[Task inputs]:
--*--

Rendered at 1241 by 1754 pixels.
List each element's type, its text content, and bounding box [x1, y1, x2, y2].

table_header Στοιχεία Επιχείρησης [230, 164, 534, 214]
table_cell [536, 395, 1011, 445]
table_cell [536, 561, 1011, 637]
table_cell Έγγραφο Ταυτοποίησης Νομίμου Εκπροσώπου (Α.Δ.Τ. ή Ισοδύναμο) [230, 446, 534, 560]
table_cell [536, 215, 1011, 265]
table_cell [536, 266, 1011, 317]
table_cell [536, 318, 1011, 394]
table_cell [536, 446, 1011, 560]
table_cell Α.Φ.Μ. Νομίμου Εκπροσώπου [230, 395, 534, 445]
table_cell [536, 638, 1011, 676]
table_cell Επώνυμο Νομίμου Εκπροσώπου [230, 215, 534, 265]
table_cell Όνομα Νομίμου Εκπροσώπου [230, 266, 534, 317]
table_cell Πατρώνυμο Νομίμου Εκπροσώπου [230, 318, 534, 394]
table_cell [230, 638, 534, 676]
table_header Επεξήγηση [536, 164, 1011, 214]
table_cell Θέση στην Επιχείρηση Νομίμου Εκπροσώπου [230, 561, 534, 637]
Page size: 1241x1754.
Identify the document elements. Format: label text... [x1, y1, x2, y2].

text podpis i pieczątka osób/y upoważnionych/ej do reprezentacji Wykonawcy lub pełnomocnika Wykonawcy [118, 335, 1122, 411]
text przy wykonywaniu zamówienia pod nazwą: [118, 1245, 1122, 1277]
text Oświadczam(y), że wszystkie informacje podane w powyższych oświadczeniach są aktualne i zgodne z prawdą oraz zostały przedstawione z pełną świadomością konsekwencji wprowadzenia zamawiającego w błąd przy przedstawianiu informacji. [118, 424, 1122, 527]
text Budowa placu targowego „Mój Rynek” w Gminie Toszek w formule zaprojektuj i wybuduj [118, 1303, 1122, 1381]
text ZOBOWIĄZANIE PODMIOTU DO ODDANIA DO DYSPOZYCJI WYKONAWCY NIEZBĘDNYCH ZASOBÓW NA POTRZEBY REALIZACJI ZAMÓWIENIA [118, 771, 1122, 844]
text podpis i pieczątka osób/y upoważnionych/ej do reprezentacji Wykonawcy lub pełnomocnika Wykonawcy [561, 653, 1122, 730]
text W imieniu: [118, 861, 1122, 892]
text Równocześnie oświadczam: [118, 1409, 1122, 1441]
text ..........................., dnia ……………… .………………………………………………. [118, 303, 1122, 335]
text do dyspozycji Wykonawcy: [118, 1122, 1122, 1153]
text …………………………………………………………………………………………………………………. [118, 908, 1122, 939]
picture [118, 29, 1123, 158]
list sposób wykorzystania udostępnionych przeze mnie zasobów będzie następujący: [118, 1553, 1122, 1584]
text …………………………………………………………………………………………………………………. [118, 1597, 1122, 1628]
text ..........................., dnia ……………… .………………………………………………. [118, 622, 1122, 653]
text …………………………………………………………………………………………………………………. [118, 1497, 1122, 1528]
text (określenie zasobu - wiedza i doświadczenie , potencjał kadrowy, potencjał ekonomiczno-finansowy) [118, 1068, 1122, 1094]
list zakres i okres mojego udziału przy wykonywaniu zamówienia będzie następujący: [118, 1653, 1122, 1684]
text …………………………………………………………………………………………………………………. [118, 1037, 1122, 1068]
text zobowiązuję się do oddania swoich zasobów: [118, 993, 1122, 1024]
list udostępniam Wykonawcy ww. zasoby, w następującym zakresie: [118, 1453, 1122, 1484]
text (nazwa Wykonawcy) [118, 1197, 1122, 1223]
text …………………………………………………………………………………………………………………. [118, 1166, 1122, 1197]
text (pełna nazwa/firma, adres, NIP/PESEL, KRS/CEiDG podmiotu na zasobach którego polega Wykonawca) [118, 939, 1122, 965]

--*--

[What to work on]:
Going through the entries above, report how many lines include the string "pełnomocnika". The number alone is the answer.

[Answer for the task]:
2